O.K. so I'm older than dirt.
Still I remember quite vividly my teenage years and my experience of dating.
Everybody had an agenda. I was an average kid, a little bit shy, raised in church and respectful of my elders. But let me tell you that in my heart of hearts, a place of which I was only vaguely aware, I was up to no good.
And that's the problem I have with this article's idealization of the dating process. I have no experience of courtship so I won't comment on the author's remarks on that subject.
But I am a veteran of the dating scene, both as a teen and later as a divorced adult. My attitudes were more out there (and more crass) by the time I reached my early thirties, but at bottom the physical attraction was always there. It's the underlying tension in all guy-gal interactions (am I exaggerating?) and the struggle to remain pure at heart is one of titanic proportions.
Thus it follows that to take a young man and a young woman and place them alone in a car (parked or moving) with their hormones, is a recipe for trouble.
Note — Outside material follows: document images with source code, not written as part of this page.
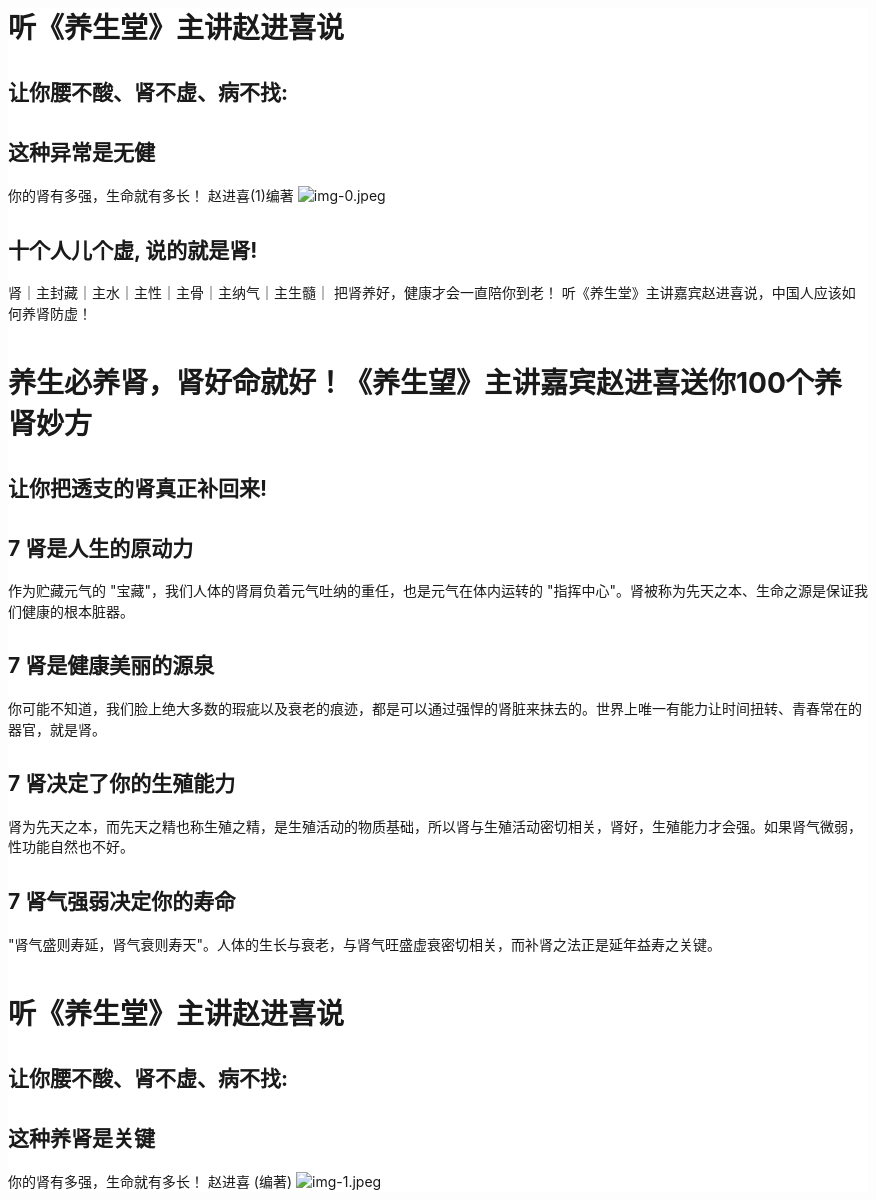 # 听《养生堂》主讲赵进喜说 

## 让你腰不酸、肾不虚、病不找:

## 这种异常是无健

你的肾有多强，生命就有多长！
赵进喜(1)编著
![img-0.jpeg](images/img-0.jpeg.png)

## 十个人儿个虚, 说的就是肾!

肾｜主封藏｜主水｜主性｜主骨｜主纳气｜主生髓｜
把肾养好，健康才会一直陪你到老！
听《养生堂》主讲嘉宾赵进喜说，中国人应该如何养肾防虚！

# 养生必养肾，肾好命就好！《养生望》主讲嘉宾赵进喜送你100个养肾妙方 

## 让你把透支的肾真正补回来!

## 7 肾是人生的原动力

作为贮藏元气的 "宝藏"，我们人体的肾肩负着元气吐纳的重任，也是元气在体内运转的 "指挥中心"。肾被称为先天之本、生命之源是保证我们健康的根本脏器。

## 7 肾是健康美丽的源泉

你可能不知道，我们脸上绝大多数的瑕疵以及衰老的痕迹，都是可以通过强悍的肾脏来抹去的。世界上唯一有能力让时间扭转、青春常在的器官，就是肾。

## 7 肾决定了你的生殖能力

肾为先天之本，而先天之精也称生殖之精，是生殖活动的物质基础，所以肾与生殖活动密切相关，肾好，生殖能力才会强。如果肾气微弱，性功能自然也不好。

## 7 肾气强弱决定你的寿命

"肾气盛则寿延，肾气衰则寿天"。人体的生长与衰老，与肾气旺盛虚衰密切相关，而补肾之法正是延年益寿之关键。

# 听《养生堂》主讲赵进喜说 

## 让你腰不酸、肾不虚、病不找:

## 这种养肾是关键

你的肾有多强，生命就有多长！
赵进喜 (编著)
![img-1.jpeg](images/img-1.jpeg.png)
As for the author's contention that the courtship process is the underlying cause of many a divorce, I call b.s.
Marriage is the second hardest thing a Christian person will ever do. It requires certain preconceptions. And they are biblical. Here are the ones I have found most helpful, in no particular order:
Read the Song of Songs. The poetry of love expressed here, even when taken only at the surface level is such a beautiful picture of desire for and dedication to the beloved. We are called to this ideal.
And to remember how it expresses the perfect love of Christ for His bride.
Which brings us to Paul's words in Ephesian 5:22-33. This requires careful reading and re-reading as well as thoughtful discussion between you and your beloved.
Finally, guys, I highly recommend that you bookmark Proverbs 31:10-31. This is the ideal and realize that without your love, respect and support, your wife will find this ideal very difficult if not impossible to achieve.
As long as we mix fallen human nature into the process, both dating and courtship are flawed concepts. I suppose arranged marriages are the alternative. Hmmm. Not too sure about that one either.
Anyhow, these are the opinions of an old married man.
And you can take that for whatever it is worth.